Chinatown Invisible is an exhibition of abstracted cartography by professor, theorist, and artist Liska Chan.

Mapmaking as creative practice assumes refreshing resonance in a time of turmoil. Last Tuesday, a map of red and blue states revealed divides within our nation. A major takeaway from this result: Place matters. As Americans try to make sense of the presidential election and subsequent social revolution, we turn from our government to our streets. Communities across the country are protesting threats to their way of life.

On the border of Chinatown and the Lower East Side, downtown New York is experiencing unprecedented development and corresponding cultural shifts that are bringing people of the city's most intermingled district into conversation about changes. Where to next? While there is no roadmap to navigate environmental, social, and political chaos, understanding how we got here might be a good place to start. This exhibit uses mapping and drawing to reveal how the contemporary Chinatown landscape is a palimpsest of pivotal events and patterns in American history.

The story begins 400-years ago in a Lenape village on the banks of a freshwater pond that we now consider part of Chinatown. Dutch settlers of New Amsterdam were swiftly claiming this landscape and named the freshwater pond “Collect” (after “Calck,” the Dutch word for chalk, in reference to the oyster shell middens populating the pond’s banks).
By the turn of the 19th Century, New York City had expanded north of its original walls. In 1811, the same year our city’s grid was mapped for the first time, the pond was polluted with waste from tanneries and slaughterhouses, drained, and filled.

Within 50 years, this new acreage became known as “Five Points,” a crowded home to thousands of Irish, Jewish, and German immigrants and hundreds of previously enslaved African Americans. Two centuries later, many of Five Point’s original tenements haunt the heart of Chinatown.

Evidence of this district’s history is barely perceptible, yet relics of the past including an African burial ground, bubbling springs, and the unsettled ground of its landfill imbue present ecological and social questions with a density of meaning. Themes presented are ponds, streets, springs, horizon lines, burial, expansion, submersion, and segregation.
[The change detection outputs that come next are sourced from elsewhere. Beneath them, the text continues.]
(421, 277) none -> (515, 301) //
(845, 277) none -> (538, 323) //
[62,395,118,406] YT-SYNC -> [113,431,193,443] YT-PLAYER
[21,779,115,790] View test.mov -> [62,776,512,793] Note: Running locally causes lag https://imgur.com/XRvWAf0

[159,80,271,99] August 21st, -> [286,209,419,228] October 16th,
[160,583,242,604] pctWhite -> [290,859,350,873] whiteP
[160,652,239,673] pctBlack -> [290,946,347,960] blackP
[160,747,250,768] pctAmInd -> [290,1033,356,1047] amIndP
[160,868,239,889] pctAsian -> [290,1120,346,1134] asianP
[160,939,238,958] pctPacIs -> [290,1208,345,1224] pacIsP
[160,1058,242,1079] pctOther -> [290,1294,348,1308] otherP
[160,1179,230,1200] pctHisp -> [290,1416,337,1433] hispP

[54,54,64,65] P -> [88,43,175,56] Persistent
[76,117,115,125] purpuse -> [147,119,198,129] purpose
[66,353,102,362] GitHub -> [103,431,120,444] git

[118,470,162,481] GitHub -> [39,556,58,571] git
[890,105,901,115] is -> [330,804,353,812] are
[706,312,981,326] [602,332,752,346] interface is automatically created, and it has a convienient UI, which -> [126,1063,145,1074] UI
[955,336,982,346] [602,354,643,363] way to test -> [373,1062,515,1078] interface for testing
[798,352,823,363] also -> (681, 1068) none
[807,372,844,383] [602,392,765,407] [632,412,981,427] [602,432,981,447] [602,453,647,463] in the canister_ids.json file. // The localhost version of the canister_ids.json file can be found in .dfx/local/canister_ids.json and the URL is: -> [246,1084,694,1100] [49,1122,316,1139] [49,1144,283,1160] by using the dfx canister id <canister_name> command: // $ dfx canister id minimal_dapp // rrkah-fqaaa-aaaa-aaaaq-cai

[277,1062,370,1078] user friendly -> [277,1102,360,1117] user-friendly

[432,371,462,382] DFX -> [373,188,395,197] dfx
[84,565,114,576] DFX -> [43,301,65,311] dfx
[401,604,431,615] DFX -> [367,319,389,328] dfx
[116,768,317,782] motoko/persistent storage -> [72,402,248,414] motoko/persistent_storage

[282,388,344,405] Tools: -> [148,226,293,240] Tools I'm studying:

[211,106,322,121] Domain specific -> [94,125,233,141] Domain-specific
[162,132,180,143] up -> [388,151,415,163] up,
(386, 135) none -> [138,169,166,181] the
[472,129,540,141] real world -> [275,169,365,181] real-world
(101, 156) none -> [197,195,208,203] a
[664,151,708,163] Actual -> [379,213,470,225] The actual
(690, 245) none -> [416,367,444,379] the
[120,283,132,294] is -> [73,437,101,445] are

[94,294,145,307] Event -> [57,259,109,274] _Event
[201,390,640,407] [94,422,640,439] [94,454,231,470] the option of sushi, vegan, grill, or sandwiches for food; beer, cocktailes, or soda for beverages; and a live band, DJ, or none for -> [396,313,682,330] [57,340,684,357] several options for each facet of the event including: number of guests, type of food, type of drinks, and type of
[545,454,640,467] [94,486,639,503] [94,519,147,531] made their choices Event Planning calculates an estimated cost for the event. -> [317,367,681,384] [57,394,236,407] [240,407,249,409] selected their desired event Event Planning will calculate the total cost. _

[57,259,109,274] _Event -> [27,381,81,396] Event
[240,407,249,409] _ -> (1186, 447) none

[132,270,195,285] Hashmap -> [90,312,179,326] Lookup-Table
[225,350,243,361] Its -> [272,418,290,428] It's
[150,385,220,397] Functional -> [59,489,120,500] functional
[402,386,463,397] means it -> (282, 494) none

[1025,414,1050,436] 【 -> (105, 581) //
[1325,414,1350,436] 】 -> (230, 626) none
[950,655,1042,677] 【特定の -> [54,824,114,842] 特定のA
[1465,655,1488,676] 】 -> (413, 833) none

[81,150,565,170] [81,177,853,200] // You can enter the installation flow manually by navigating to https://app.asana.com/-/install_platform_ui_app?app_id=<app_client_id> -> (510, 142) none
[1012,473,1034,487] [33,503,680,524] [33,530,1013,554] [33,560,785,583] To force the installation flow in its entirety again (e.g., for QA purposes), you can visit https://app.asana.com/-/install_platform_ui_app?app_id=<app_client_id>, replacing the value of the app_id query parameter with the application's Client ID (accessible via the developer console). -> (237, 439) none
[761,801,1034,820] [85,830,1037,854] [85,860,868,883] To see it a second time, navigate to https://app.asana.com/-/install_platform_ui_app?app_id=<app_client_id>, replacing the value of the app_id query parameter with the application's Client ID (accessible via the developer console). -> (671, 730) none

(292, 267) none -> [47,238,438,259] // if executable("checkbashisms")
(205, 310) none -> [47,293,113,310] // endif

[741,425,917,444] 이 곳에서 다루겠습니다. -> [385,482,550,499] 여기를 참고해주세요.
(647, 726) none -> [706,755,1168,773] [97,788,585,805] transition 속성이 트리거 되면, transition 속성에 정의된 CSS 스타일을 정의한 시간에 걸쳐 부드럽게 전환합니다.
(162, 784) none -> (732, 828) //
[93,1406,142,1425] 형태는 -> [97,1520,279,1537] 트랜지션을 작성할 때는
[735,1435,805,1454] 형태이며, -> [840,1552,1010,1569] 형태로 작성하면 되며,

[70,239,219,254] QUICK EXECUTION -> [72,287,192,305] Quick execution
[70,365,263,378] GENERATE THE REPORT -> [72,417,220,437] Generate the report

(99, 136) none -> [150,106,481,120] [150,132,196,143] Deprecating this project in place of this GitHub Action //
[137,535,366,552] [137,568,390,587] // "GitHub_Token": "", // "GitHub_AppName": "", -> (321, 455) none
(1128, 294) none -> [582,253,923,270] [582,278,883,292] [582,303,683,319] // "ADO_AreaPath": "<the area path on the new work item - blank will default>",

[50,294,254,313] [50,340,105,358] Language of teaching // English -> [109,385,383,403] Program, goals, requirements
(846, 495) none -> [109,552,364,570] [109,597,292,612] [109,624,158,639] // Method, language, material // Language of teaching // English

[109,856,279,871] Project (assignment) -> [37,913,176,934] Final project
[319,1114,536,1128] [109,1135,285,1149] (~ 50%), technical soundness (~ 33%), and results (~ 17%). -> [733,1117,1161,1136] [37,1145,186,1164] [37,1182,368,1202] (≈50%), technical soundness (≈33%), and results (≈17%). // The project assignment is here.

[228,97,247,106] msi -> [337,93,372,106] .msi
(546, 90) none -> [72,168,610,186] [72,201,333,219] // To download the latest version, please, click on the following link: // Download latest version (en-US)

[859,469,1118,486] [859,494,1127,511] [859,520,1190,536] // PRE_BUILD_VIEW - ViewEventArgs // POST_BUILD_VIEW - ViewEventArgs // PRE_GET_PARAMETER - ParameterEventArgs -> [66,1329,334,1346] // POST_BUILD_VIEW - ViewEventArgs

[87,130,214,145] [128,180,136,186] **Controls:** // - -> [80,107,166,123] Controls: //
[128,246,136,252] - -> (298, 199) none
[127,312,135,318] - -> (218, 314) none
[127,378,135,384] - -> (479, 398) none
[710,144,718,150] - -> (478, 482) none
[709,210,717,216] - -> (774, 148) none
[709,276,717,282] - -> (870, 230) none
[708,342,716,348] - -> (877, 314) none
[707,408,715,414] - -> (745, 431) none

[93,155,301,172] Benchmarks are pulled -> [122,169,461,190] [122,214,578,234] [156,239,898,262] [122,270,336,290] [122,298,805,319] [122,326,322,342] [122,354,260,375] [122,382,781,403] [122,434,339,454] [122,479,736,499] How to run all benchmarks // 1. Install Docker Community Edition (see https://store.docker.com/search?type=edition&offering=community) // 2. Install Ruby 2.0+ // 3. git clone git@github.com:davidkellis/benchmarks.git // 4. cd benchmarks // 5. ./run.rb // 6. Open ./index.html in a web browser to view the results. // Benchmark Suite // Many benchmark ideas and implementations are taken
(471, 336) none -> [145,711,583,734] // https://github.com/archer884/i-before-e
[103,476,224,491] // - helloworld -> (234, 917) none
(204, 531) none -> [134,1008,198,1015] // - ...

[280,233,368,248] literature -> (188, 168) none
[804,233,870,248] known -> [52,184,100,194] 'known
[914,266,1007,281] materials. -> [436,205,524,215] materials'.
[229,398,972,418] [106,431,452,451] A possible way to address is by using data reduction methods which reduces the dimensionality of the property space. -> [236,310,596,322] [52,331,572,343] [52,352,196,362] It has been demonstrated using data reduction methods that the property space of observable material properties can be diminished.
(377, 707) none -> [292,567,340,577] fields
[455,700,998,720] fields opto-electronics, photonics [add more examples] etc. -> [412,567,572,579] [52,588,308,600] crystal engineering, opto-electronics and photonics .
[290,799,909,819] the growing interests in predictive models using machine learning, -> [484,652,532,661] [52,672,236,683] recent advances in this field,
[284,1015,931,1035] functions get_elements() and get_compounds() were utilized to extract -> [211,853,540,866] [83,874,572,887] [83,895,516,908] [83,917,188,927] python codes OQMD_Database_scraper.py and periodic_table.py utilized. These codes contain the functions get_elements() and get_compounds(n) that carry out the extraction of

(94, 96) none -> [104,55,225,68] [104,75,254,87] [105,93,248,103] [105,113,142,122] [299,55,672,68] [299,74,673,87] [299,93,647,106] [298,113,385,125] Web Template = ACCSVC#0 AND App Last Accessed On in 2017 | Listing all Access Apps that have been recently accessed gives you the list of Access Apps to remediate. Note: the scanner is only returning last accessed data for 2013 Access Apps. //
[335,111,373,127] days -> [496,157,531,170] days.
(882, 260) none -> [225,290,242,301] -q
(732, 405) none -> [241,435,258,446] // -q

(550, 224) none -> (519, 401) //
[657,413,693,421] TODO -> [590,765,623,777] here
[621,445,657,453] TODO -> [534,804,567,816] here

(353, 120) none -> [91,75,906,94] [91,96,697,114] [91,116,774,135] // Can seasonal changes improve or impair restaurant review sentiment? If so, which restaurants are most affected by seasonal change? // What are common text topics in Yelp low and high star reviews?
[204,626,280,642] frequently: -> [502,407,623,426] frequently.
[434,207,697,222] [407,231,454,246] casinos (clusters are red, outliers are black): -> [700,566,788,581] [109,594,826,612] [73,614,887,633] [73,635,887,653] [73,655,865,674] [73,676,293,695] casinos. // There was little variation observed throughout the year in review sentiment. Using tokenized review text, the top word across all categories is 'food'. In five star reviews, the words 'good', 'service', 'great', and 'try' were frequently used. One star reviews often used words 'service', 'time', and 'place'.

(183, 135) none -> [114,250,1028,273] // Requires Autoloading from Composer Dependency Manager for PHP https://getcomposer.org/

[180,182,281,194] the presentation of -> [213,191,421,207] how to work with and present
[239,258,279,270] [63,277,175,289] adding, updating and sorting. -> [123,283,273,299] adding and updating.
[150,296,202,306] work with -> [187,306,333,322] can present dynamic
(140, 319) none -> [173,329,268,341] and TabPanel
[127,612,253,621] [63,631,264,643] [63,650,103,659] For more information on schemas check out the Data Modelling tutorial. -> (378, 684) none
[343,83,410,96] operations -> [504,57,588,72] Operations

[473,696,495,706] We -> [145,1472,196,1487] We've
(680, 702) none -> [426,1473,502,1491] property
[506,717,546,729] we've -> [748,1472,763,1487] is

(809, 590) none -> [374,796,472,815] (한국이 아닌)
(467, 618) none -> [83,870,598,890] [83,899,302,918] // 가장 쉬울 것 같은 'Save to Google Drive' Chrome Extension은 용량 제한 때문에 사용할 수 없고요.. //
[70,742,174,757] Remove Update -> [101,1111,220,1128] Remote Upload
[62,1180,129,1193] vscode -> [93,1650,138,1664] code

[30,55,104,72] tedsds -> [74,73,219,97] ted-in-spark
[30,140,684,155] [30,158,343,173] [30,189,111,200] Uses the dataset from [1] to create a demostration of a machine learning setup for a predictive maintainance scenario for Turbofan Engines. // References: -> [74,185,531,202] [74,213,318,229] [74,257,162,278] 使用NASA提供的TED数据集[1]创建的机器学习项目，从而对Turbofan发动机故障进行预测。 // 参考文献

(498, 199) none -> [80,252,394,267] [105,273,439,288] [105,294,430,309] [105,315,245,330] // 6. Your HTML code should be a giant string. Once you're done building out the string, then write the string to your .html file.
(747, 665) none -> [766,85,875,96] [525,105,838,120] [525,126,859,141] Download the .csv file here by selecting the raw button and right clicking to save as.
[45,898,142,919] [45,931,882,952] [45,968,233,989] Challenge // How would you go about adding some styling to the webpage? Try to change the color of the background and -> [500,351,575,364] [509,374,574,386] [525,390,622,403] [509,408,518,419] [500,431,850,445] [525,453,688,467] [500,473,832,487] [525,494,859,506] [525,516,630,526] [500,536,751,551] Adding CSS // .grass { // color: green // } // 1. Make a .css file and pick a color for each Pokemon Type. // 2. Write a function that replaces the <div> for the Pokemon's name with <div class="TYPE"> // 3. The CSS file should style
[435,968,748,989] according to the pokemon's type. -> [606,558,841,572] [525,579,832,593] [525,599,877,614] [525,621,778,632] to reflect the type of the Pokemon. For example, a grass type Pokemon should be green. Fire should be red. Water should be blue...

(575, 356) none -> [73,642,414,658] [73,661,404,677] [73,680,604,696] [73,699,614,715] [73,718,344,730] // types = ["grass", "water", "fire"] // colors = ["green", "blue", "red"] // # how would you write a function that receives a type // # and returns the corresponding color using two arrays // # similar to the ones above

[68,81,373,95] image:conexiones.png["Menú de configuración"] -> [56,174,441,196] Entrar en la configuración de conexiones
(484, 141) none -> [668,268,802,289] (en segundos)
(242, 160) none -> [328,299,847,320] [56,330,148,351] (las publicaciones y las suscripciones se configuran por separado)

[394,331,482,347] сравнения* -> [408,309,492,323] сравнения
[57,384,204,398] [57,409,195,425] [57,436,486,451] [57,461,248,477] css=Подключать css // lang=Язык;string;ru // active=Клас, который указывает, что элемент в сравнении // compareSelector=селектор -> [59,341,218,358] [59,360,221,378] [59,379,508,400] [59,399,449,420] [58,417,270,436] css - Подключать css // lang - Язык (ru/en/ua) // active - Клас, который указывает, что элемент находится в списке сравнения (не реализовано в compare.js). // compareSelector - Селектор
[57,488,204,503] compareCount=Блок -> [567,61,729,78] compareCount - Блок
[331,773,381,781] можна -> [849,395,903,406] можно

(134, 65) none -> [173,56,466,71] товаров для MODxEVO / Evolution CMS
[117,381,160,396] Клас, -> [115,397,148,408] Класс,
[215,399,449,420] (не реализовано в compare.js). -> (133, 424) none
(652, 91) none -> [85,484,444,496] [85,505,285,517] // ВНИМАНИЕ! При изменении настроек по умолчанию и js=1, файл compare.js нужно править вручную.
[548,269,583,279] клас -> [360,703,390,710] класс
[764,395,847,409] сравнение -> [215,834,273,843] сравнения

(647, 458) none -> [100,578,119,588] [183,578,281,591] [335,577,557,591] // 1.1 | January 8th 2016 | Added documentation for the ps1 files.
Elisabeth 'Liska' (Clemence) Chan is an Associate Professor of Landscape Architecture at the University of Oregon where she teaches design studios, theory and media classes. She received her Masters of Landscape Architecture from Cornell University (2000) and a Bachelor of Arts in American landscape studies and biology from Hampshire College (1993).

Her creative practice resides in two distinct areas, representation and landscape reclamation, and most of her projects tie the two areas together. Using cultural theory and art theory as a point of departure, her work explores methods for communicating and working, and the disconnect and tension created in the translation from drawing to landscape. Most of the sites and projects with which she tests questions of representation are environmentally marginalized urban sites in need of remediation.